Je suis meurtri par les multiples violences que subissent nos jeunes sœurs et frères étudiants.
- la première violence, ce sont les conditions d'études et d'existence inhumaines dans les amphithéâtres et les campus, tellement bondés qu'il faut faire des coudes pour assister aux cours, pour se loger (jusqu'à 10 étudiants par chambre) ou suivre une longue queue pour se restaurer ;
- la deuxième violence, c'est le retard apporté au paiement de leurs bourses d'études, pourtant vitale pour l'écrasante majorité d'entre eux, souvent issus de milieux assez modestes ;
- la troisième violence, c'est la brimade disproportionnée, à chaque fois qu'il veulent manifester contre ces traitements déshonorants infligés par leurs propres gouvernants, avec son lot de blessés, d'arrestations et, quelques fois, de morts d'étudiants jamais élucidés ;
Mais les quatrième et cinquième violences sont les plus insidieuses, puisque d'ordre psychologique :
- l'étudiant sénégalais est moralement torturé par l'absence d'horizon, toujours tenaillé par le doute, voire le scepticisme d'un présent difficile et d'un lendemain sans perspective aucune de trouver un travail ;
- l'étudiant sénégalais est toujours sous le choc causé par le regard et l'image que projette de lui le seul responsable de sa condition, c'est à dire les pouvoirs publics.
Les étudiants s'entendent toujours traiter de voyous, de délinquants, de jeunes ratés et maintenant, de terroristes par le gouvernement et ses démembrements. Pourtant eux, président de la République, ministres, DG et autres, tous produits de nos universités du temps de leur lustre, leurs enfants déroulent tranquillement leurs études dans les meilleures universités du monde au Canada, aux États-Unis, en France... où ils vivent dans des palaces et valsent entre les avions pour des vacances à Dubaï, Paris ou la Californie. Quand ils sont au Sénégal, leur vie se résume aux villas, boites de nuit et de jeux des quartiers chics de Mermoz, Point E et Almadies où ils se déplacent en voitures de luxe coûtant des centaines de millions.

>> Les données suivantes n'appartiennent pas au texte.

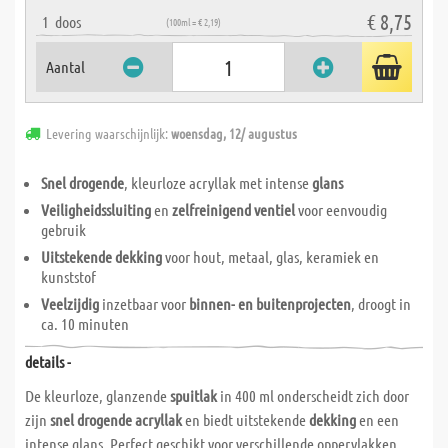
€ 8,75
1
doos
(100ml = € 2,19)
Aantal
Levering waarschijnlijk:
woensdag, 12/ augustus
Snel drogende
, kleurloze acryllak met intense
glans
Veiligheidssluiting
en
zelfreinigend ventiel
voor eenvoudig
gebruik
Uitstekende dekking
voor hout, metaal, glas, keramiek en
kunststof
Veelzijdig
inzetbaar voor
binnen- en buitenprojecten
, droogt in
ca. 10 minuten
details -
De kleurloze, glanzende
spuitlak
in 400 ml onderscheidt zich door
zijn
snel drogende acryllak
en biedt uitstekende
dekking
en een
intense glans. Perfect geschikt voor verschillende oppervlakken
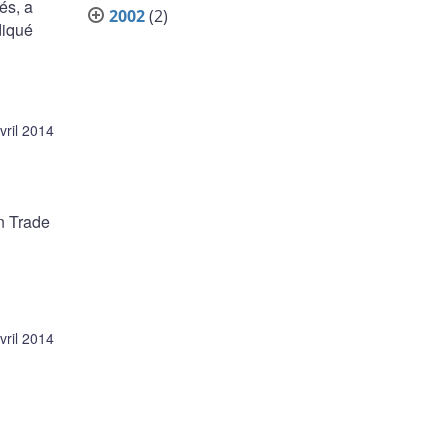
és, a
2002
(2)
diqué
vril 2014
n Trade
vril 2014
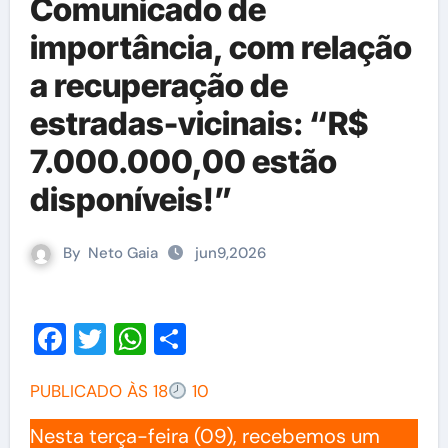
Comunicado de
importância, com relação
a recuperação de
estradas-vicinais: “R$
7.000.000,00 estão
disponíveis!”
By
Neto Gaia
jun9,2026
Facebook
Twitter
WhatsApp
Share
PUBLICADO ÀS 18
10
Nesta terça-feira (09), recebemos um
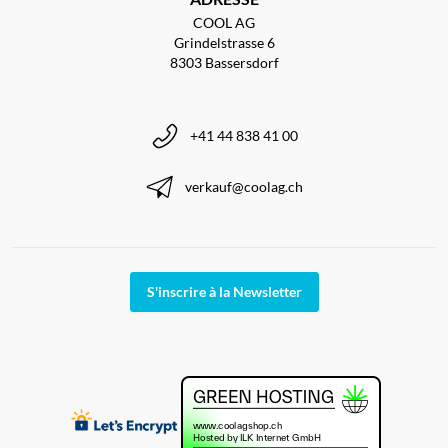
COOL AG
Grindelstrasse 6
8303 Bassersdorf
+41 44 838 41 00
verkauf@coolag.ch
S'inscrire à la Newsletter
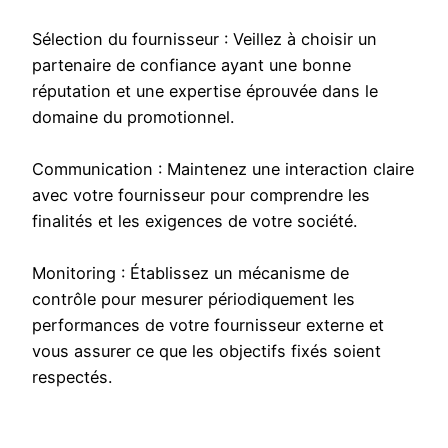
Sélection du fournisseur : Veillez à choisir un
partenaire de confiance ayant une bonne
réputation et une expertise éprouvée dans le
domaine du promotionnel.
Communication : Maintenez une interaction claire
avec votre fournisseur pour comprendre les
finalités et les exigences de votre société.
Monitoring : Établissez un mécanisme de
contrôle pour mesurer périodiquement les
performances de votre fournisseur externe et
vous assurer ce que les objectifs fixés soient
respectés.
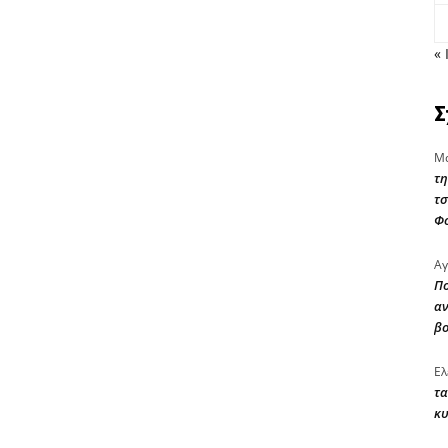
« 
Σ
Μα
τη
τσ
Φ
Αγ
Πο
αν
β
Ελ
τα
κυ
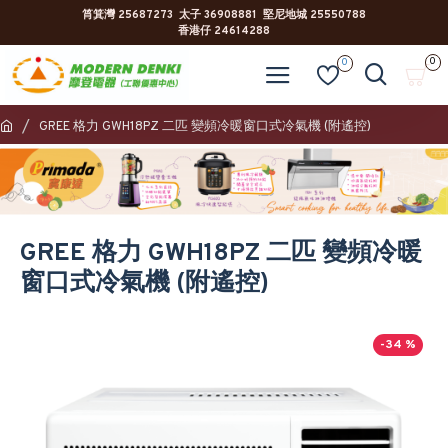
筲箕灣 25687273 太子 36908881 堅尼地城 25550788
香港仔 24614288
0
0
GREE 格力 GWH18PZ 二匹 變頻冷暖窗口式冷氣機 (附遙控)
GREE 格力 GWH18PZ 二匹 變頻冷暖
窗口式冷氣機 (附遙控)
-34 %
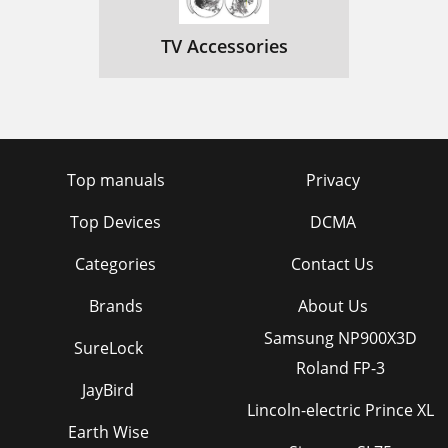
Búsqueda en una pista
149
TV Accessories
Escucha de radio digital o FM
150
Uso de Bluetooth
151
Grabaciones instantáneas
152
Grabaciones programadas
152
Top manuals
Privacy
Conﬁguración de alarmas y
153
Top Devices
DCMA
Silenciado del tono de alarma
154
Categories
Contact Us
Opciones y ajustes
155
Brands
About Us
Opciones de visualización
156
Samsung NP900X3D
SureLock
Configuración de audio
157
Roland FP-3
JayBird
Ajuste del reloj
157
Lincoln-electric Prince XL
Actualización de Evoke
Earth Wise
158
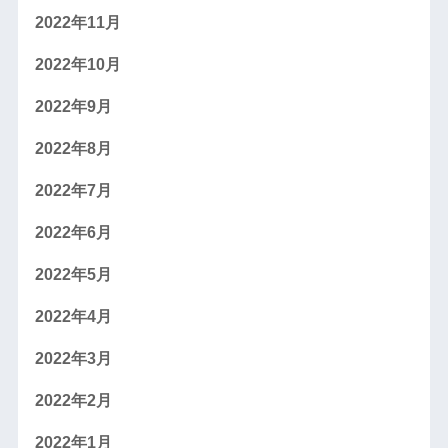
2022年11月
2022年10月
2022年9月
2022年8月
2022年7月
2022年6月
2022年5月
2022年4月
2022年3月
2022年2月
2022年1月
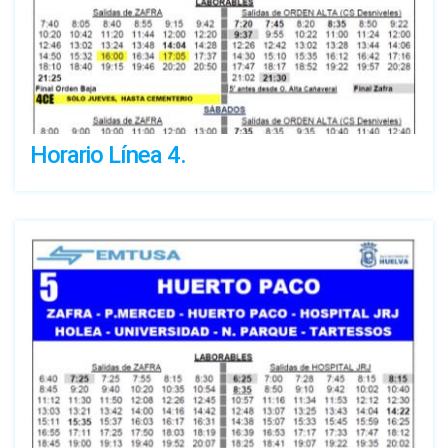
Horario Línea 4.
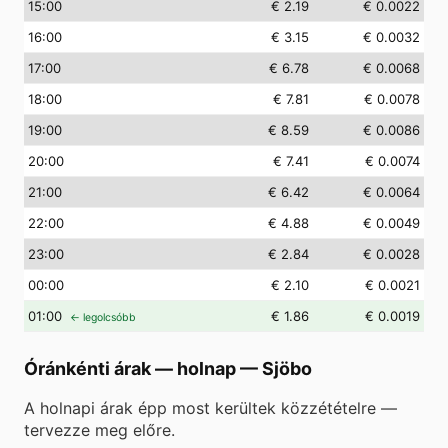
15
:00
€ 2.19
€ 0.0022
16
:00
€ 3.15
€ 0.0032
17
:00
€ 6.78
€ 0.0068
18
:00
€ 7.81
€ 0.0078
19
:00
€ 8.59
€ 0.0086
20
:00
€ 7.41
€ 0.0074
21
:00
€ 6.42
€ 0.0064
22
:00
€ 4.88
€ 0.0049
23
:00
€ 2.84
€ 0.0028
00
:00
€ 2.10
€ 0.0021
01
:00
€ 1.86
€ 0.0019
← legolcsóbb
Óránkénti árak — holnap
—
Sjöbo
A holnapi árak épp most kerültek közzétételre —
tervezze meg előre.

Tout cela avec l'argent du contribuable détourné de ses destinations que sont l'éducation et la santé, entre autres. Je marque ma compassion à ces étudiants victimes d'un système incompétent, corrompu et injuste.
Oui à la régulation et à la règlementation des universités qui doivent absolument demeurer des espaces de savoir, de paix et de quiétude, mais je dis non à la fermeture du campus social qui compromettrait davantage la situation et les chances d'une jeunesse déjà trop abandonnée et sacrifiée, alors que le premier semestre n'est même pas bouclé.
Pendant ce temps, les gouvernements continuent à vendanger les intérêts nationaux aux étrangers, à entretenir un système d'escroquerie sur les deniers et biens publics, à dilapider l'argent public dans des rassemblements politiques farfelus et à mentir à cette jeunesse par des promesses chimériques d'emplois. Je reviendrai sur la situation des enseignants.